Desde el momento en que caminas sobre las huellas de un gigante —o vas subiéndote a su espalda—, el compromiso mínimo consiste en ser fiel a las virtudes que lo hicieron grande. Y aquí el autor cumple desplegando una agilidad narrativa, dosis de intriga y una tensión sostenida que constituyen el mejor homenaje (al que añadiremos una mujer enigmática: ¿víctima o femme fatale?), que nos sumerge en psiques inestables y perturbadoras. Las apariciones marianas (¿reales o imaginarias?) nos dan pie a recomendar de paso la exposición que el MNAC dedica a Zurbarán, donde una serie de artistas actuales también dialogan con el maestro… perdón por el desvío. En otras palabras, el planteamiento atractivo encuentra en todo momento los mecanismos que hacen que la historia funcione, todo fluye, e incluso el final un tanto precipitado es digno de la proverbial impaciencia de Alfred por colocar el The End (aquí, por cierto, también aparece el cartel). No debemos llevarnos la impresión de que hace falta ser un entendido de Vértigo para disfrutar de la novela. En el fondo, Els claustres es una interpretación particular de un tropo tan caro a la literatura policíaca como el de la infatuación de un don nadie por un objeto de deseo que lo desvía de un plan en cuyo corazón quizás bullen intenciones que se le escapan (y si vamos más atrás, a la novela de misterio victoriana sobre maridos que pretenden neutralizar a sus esposas haciéndoles creer que están locas).

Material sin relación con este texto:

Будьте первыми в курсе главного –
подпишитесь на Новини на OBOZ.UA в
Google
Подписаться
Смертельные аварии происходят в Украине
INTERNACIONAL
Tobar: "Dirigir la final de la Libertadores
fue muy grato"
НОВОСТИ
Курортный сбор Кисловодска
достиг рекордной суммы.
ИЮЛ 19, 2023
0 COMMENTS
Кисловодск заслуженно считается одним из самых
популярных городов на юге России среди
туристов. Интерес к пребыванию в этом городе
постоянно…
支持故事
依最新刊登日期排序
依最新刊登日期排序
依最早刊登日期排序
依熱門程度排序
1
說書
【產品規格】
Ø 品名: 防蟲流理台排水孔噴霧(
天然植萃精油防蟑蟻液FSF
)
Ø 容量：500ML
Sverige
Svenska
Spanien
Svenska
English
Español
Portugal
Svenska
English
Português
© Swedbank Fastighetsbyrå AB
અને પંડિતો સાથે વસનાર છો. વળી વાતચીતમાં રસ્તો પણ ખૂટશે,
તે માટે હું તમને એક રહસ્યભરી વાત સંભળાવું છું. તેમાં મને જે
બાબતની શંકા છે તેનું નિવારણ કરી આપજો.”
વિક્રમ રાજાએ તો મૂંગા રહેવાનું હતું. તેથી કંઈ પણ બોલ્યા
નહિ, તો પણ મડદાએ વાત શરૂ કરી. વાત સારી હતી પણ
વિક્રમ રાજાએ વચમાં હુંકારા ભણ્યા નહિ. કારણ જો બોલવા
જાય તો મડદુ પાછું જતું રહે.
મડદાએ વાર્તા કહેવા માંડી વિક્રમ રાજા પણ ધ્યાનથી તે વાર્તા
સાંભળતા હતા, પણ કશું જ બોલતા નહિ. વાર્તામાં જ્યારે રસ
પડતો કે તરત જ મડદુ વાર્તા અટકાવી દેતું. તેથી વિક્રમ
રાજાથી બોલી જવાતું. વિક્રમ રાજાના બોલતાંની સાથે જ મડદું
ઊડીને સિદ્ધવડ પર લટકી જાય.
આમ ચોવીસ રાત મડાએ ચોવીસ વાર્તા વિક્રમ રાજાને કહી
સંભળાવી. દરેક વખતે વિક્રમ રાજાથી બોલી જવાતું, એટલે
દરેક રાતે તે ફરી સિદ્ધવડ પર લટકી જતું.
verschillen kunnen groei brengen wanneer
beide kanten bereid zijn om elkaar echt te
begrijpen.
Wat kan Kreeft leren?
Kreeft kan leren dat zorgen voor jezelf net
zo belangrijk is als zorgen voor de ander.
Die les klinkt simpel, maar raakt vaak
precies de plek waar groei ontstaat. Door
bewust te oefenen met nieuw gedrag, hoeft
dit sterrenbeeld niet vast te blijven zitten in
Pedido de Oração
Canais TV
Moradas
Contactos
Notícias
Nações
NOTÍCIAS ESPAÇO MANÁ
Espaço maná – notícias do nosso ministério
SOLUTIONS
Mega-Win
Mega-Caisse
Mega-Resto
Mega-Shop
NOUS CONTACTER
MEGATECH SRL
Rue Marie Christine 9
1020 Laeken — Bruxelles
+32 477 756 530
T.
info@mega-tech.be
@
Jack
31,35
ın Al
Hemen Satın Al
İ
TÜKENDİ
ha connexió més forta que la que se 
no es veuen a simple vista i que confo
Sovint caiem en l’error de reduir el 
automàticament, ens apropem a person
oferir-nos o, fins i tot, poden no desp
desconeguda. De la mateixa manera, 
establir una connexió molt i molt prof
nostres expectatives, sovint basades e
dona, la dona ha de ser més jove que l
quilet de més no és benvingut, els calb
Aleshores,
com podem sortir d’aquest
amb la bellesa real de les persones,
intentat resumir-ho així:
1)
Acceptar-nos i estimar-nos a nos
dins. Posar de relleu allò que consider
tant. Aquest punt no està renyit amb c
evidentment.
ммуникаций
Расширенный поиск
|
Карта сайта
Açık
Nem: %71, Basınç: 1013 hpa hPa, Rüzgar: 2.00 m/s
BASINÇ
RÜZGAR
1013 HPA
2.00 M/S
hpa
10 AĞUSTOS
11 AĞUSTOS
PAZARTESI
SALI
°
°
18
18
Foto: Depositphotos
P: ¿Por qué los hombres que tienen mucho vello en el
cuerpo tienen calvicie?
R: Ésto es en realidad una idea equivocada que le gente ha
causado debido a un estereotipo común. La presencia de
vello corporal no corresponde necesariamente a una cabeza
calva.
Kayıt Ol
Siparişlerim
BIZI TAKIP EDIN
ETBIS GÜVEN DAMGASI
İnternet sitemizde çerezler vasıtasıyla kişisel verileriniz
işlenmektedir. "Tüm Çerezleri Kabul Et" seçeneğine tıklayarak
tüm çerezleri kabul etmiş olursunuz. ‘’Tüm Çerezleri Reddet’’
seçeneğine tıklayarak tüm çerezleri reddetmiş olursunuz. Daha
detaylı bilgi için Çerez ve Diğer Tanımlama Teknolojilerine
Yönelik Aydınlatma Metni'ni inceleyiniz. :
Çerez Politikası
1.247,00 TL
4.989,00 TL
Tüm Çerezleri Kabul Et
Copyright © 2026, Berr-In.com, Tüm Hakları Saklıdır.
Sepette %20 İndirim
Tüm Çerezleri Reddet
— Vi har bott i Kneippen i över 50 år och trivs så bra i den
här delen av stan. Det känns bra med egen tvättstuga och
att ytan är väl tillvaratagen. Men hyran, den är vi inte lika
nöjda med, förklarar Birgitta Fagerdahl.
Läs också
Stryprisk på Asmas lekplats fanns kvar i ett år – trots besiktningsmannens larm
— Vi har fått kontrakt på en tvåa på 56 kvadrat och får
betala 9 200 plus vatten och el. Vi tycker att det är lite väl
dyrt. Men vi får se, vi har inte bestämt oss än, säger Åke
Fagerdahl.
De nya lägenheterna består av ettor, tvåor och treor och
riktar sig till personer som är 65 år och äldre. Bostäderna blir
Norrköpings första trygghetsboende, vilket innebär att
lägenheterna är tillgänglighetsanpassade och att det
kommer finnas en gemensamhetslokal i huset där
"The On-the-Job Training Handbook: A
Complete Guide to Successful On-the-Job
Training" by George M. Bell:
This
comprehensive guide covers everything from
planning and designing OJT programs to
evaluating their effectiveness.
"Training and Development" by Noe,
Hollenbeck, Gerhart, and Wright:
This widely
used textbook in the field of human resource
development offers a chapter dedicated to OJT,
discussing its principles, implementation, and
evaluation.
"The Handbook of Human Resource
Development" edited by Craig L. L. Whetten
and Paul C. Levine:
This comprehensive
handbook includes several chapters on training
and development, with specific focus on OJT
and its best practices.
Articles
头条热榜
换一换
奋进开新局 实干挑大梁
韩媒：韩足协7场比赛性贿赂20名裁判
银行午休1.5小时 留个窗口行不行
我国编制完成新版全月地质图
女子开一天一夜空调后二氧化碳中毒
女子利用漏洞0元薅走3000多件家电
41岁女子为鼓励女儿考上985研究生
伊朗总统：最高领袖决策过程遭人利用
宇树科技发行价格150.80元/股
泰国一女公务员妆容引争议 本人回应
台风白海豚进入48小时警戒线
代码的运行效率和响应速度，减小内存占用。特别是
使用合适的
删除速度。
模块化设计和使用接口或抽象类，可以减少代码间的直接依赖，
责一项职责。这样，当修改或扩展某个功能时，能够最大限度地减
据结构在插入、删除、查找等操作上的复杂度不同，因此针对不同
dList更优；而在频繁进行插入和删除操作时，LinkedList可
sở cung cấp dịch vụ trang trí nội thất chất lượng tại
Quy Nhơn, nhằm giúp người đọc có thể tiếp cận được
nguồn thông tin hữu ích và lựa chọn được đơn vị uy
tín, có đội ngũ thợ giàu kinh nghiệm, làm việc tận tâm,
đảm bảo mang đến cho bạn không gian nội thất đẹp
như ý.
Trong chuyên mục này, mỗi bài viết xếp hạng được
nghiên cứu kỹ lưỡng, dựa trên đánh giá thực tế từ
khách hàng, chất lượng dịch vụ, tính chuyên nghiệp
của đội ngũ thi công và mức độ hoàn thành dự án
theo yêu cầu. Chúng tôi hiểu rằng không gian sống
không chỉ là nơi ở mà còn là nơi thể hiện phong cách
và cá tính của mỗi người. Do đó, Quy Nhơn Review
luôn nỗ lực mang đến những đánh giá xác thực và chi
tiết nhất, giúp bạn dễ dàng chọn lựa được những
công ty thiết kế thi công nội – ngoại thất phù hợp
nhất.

El planteamiento atractivo encuentra en todo momento los mecanismos que hacen que la historia funcione, todo fluye, e incluso el final un tanto precipitado es digno de la proverbial impaciencia de Alfred por colocar el The End

En cualquier caso, hemos citado mucho a Hitchcock, pero este es un libro de Víctor García Tur, y lo que lo hace suyo es precisamente apostar por un elemento que era tabú para el cineasta: la digresión. Els claustres incluye dos monólogos completamente ajenos a la línea argumental principal —uno sobre un episodio bélico en el Pacífico Sur y una confesión de un tejano sobre los motivos que le han llevado a invitar a toda la parroquia de un bar a copas— que son minicuentos cautivadores, dignos de una película de Tarantino. Aunque, estando más cerca del marco del noir americano, la referencia más justa sería la conocida como “la parábola de Flitcraft” salida de las páginas de El halcón maltés de Dashiell Hammett. Toques como este, o lo que aporta un secundario impagable como la camarera Cassandra, o la habilidad para introducir la historia y el arte catalán vía The Cloisters, o los motivos de Doug para no orinar (y que muchos podríamos apoyar, ahora que Trump vuelve a las andadas), singularizan una propuesta que va mucho más allá de una relectura de fan.